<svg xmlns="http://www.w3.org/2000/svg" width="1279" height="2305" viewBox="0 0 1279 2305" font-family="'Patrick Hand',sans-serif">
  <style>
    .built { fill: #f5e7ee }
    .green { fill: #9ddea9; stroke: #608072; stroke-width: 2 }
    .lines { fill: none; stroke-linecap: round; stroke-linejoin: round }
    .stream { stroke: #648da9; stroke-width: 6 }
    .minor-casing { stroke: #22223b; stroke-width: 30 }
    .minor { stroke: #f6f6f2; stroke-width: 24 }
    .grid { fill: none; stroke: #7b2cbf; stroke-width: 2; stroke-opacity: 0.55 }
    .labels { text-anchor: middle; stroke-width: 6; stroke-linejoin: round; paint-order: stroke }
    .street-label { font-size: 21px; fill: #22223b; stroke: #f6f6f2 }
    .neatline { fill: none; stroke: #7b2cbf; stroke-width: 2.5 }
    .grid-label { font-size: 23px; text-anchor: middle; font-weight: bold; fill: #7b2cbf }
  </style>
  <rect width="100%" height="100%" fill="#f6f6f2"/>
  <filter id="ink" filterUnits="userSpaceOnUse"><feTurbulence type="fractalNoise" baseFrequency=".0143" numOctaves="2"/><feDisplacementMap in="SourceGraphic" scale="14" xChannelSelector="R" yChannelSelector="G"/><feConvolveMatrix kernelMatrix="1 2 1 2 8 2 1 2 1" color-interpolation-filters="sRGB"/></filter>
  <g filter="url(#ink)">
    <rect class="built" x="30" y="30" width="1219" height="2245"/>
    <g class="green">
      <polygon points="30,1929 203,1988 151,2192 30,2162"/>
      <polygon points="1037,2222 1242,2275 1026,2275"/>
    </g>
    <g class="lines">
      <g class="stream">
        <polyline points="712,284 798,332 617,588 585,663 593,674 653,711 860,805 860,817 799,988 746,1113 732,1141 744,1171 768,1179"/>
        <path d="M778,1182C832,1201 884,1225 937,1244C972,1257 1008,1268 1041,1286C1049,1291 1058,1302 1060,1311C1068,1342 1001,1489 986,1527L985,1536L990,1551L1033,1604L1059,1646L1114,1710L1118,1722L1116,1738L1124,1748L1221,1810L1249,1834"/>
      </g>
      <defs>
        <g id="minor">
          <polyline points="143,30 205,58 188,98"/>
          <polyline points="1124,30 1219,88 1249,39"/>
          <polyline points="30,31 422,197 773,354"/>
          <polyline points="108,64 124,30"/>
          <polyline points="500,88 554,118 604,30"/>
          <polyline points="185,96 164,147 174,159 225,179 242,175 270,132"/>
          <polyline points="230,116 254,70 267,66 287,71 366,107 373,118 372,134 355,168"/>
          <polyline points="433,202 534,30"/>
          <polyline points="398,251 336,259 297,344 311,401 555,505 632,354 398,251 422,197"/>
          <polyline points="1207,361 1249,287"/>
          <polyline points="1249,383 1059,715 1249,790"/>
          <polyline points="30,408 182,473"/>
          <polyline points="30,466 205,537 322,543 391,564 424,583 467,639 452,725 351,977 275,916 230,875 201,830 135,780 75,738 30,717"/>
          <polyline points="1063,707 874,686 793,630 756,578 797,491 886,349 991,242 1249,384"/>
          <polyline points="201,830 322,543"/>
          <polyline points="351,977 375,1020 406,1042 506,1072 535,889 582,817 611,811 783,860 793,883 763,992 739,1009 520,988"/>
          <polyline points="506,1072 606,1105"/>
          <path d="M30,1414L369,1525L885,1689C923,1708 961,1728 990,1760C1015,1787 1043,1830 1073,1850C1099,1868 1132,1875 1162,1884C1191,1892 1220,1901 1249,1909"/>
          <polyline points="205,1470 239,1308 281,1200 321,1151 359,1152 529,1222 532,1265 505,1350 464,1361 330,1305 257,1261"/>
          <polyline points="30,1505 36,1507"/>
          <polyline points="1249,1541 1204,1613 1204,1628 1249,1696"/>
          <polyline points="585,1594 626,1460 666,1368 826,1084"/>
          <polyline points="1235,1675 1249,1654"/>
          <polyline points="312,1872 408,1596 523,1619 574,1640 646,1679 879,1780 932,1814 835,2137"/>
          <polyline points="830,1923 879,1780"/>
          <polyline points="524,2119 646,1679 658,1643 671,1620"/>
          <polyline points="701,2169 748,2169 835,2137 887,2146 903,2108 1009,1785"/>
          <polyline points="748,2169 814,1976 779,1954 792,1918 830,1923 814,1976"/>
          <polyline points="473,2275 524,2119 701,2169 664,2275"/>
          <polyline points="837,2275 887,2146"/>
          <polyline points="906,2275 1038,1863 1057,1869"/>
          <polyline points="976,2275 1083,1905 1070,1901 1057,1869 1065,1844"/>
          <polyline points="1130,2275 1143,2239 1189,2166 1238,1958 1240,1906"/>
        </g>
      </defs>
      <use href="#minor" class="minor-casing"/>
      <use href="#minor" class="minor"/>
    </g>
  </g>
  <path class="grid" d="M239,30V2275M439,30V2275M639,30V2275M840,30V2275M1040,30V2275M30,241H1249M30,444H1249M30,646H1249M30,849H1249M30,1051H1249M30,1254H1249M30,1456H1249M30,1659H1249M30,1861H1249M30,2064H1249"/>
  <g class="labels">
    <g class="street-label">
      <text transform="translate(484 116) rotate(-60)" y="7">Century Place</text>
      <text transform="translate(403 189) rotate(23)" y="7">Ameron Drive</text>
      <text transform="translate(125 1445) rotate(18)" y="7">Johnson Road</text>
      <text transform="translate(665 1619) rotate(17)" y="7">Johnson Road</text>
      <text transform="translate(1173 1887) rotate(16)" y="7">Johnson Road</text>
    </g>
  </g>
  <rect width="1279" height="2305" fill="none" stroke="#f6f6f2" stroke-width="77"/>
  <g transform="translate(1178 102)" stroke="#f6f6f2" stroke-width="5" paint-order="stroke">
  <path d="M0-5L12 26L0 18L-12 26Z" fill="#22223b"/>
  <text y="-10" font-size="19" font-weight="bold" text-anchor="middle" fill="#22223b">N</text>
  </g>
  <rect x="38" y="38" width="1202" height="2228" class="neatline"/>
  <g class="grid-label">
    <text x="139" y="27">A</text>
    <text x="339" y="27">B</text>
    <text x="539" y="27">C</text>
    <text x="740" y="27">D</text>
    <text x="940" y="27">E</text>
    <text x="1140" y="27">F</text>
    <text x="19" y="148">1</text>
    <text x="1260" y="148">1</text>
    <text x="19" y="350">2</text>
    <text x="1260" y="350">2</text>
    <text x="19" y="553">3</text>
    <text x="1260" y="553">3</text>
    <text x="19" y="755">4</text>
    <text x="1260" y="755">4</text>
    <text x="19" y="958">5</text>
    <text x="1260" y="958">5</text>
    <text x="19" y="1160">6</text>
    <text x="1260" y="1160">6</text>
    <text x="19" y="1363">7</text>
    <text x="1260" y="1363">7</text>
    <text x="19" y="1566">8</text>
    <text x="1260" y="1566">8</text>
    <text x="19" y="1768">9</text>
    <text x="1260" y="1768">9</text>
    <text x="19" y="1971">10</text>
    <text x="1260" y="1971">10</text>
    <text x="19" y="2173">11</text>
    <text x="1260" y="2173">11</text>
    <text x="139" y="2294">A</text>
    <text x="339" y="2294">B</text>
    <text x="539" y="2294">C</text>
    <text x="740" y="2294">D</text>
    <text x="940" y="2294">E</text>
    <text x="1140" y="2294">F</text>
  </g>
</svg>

____

### Exercise aim
Read the listing. Copy each line that has the word "filter" in it.

### Task answer
  <filter id="ink" filterUnits="userSpaceOnUse"><feTurbulence type="fractalNoise" baseFrequency=".0143" numOctaves="2"/><feDisplacementMap in="SourceGraphic" scale="14" xChannelSelector="R" yChannelSelector="G"/><feConvolveMatrix kernelMatrix="1 2 1 2 8 2 1 2 1" color-interpolation-filters="sRGB"/></filter>
  <g filter="url(#ink)">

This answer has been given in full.